The strong appetite for nonsense was exploited to the hilt.
It was not just chits that travelled, but images too.
Students would mount a multimedia campaign on the walls of tuition toilets.
Girls would draw hearts, boys would draw organs.
Walls were smeared with intelligent discourse, just as Facebook is today.
But unlike social media, writing on toilet walls was neither done for critical acclaim nor financial rewards.
Therefore, it was the purest form of art. But much like modern social networks, students would respond to messages.
A broken-hearted boy would ask: "God, why does this shit happen to me?"
Scribbled reply: "Don't worry. There are plenty of fish in the sea."
Another put forth the philosopher's dilemma: "If you romance a chicken, and no one's looking, are you still a creep?"
All these are reminders that no matter how much the communication tools change, our behaviour tends to stay the same.

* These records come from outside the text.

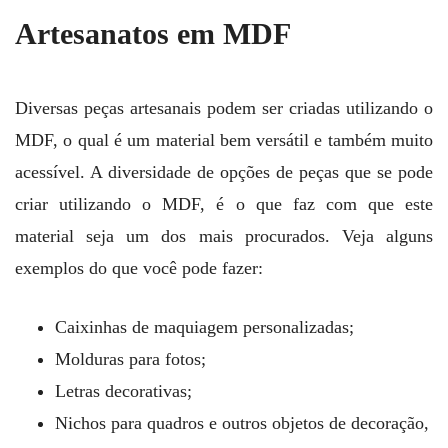
Artesanatos em MDF
Diversas peças artesanais podem ser criadas utilizando o
MDF, o qual é um material bem versátil e também muito
acessível. A diversidade de opções de peças que se pode
criar utilizando o MDF, é o que faz com que este
material seja um dos mais procurados. Veja alguns
exemplos do que você pode fazer:
Caixinhas de maquiagem personalizadas;
Molduras para fotos;
Letras decorativas;
Nichos para quadros e outros objetos de decoração,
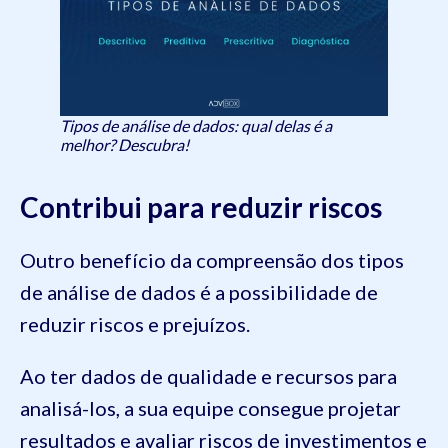
Tipos de análise de dados: qual delas é a
melhor? Descubra!
Contribui para reduzir riscos
Outro benefício da compreensão dos tipos
de análise de dados é a possibilidade de
reduzir riscos e prejuízos.
Ao ter dados de qualidade e recursos para
analisá-los, a sua equipe consegue projetar
resultados e avaliar riscos de investimentos e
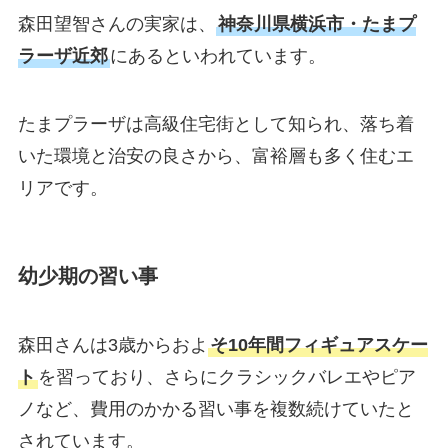
森田望智さんの実家は、
神奈川県横浜市・たまプ
ラーザ近郊
にあるといわれています。
たまプラーザは高級住宅街として知られ、落ち着
いた環境と治安の良さから、富裕層も多く住むエ
リアです。
幼少期の習い事
森田さんは3歳からおよ
そ10年間フィギュアスケー
ト
を習っており、さらにクラシックバレエやピア
ノなど、費用のかかる習い事を複数続けていたと
されています。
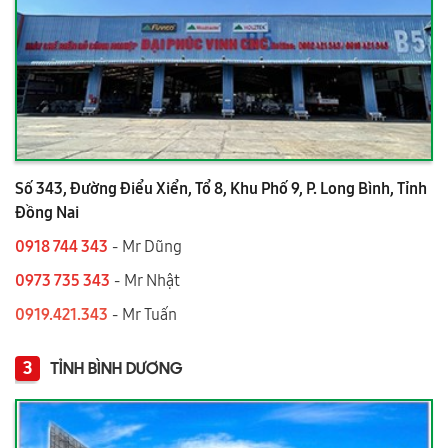
Số 343, Đường Điểu Xiển, Tổ 8, Khu Phố 9, P. Long Bình, Tỉnh
Đồng Nai
0918 744 343
- Mr Dũng
0973 735 343
- Mr Nhật
0919.421.343
​​​​​​ - Mr Tuấn
3
TỈNH BÌNH DƯƠNG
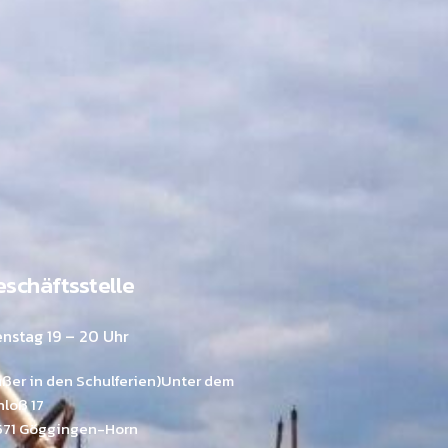
schäftsstelle
enstag 19 – 20 Uhr
ußer in den Schulferien)Unter dem
hloß 17
571 Göggingen-Horn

However, since the rise of smartphones, toilet media has declined, a friend said. But as someone who has to clean toilet walls, I beg to differ.
However, the great merit of toilet media was one did not have to be the president to add one's voice to the conversation.
The walls were open to everyone.
Predictably, girls and boys used it as a back channel for gossip and flirtation.
I was fascinated with these communication forums, and yet I could not make a mark there.
I grew sullen and desperate. Thus, I, Net Sherpa, spent all my teenage years on a web that lacked social media. But that was a different era.
Few were interested in computers. And my own interest in the Web was sparked by my not being able to make friends in tuition classes.
Now, online participation is not seen as shameful, but normal.
The teenagers I meet are attracted to social media not because they are misfits. But because they use it to extend their romantic affairs beyond tuition classes.